Trevor we managed very well with our skills, knowledge and financing of large infrastructure projects such as power stations, schools, hospitals, roads etc up until some nitwits decided to start deferring new builds and maintenance in favour of tax cuts and the stupid belief that Government Services such as energy, rail, coastal shipping, health, etc should either be privatized or return a dividend to the government. Then we added insult to injury by allowing John Key to improve our GDP by the importation of people as opposed to a real improvement in productivity.
He and English did irreparable damage to our economy following on from previous National Governments. The obsession with keeping Government debt to levels most households and business will never achieve and using that obsession to promote the smoke and mirrors of PPPs and immigration to apparently increase GDP is inherently dishonest and will never alter the fact that we have been seduced by manipulation of our own personal greed and stupidity while allowing our infrastructure and social consciousness to be destroyed.

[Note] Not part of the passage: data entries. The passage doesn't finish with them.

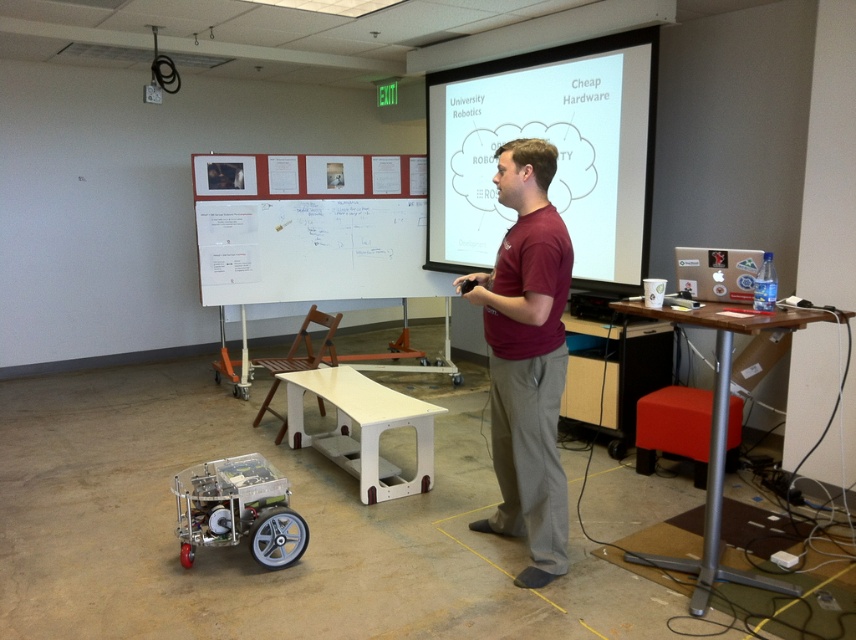
Question: Which point appears closest to the camera in this image?

Choices:
 (A) (652, 422)
 (B) (807, 314)
 (C) (464, 180)
 (D) (541, 189)

Answer: (B)

Question: Does metallic transparent robot at lower left appear over red fabric stool at lower right?

Choices:
 (A) yes
 (B) no

Answer: (B)

Question: Which is nearer to the red fabric stool at lower right?

Choices:
 (A) white matte projection screen at upper center
 (B) maroon fabric shirt at center
 (C) wooden table at right
 (D) white matte table at center

Answer: (C)

Question: Can you confirm if metallic transparent robot at lower left is positioned to the left of wooden table at right?

Choices:
 (A) yes
 (B) no

Answer: (A)

Question: Which is nearer to the wooden table at right?

Choices:
 (A) white matte table at center
 (B) maroon fabric shirt at center

Answer: (B)

Question: Is white matte table at center to the left of wooden table at right from the viewer's perspective?

Choices:
 (A) no
 (B) yes

Answer: (B)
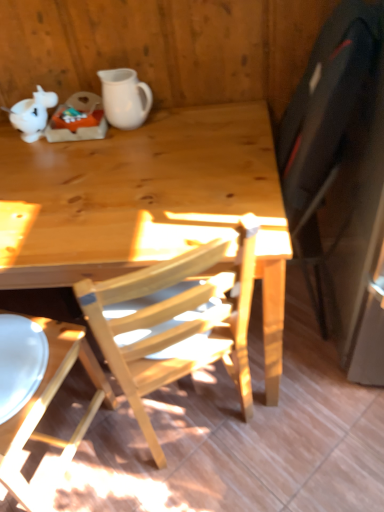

What we really need is a politician to ask us do we want world leading infrastructure and social norms and are we prepared to pay for it now or do we want to continue to kick these issues down the road further while bitching and moaning about how shit our hospital or school or police stations are.
We can’t go on forever putting our own personal circumstances up front when we know that our Politicians are trying to look as if they are helping us when in fact they are hindering all but their donors and benefactors.
We will be paying for the likes of Transmission Gully from future taxes when in fact the Government could have financed that either by way of loans, repaid by tolls or as some have suggested
just print the money. Not hard after all most other countries do it and according to our media are so much better off than us.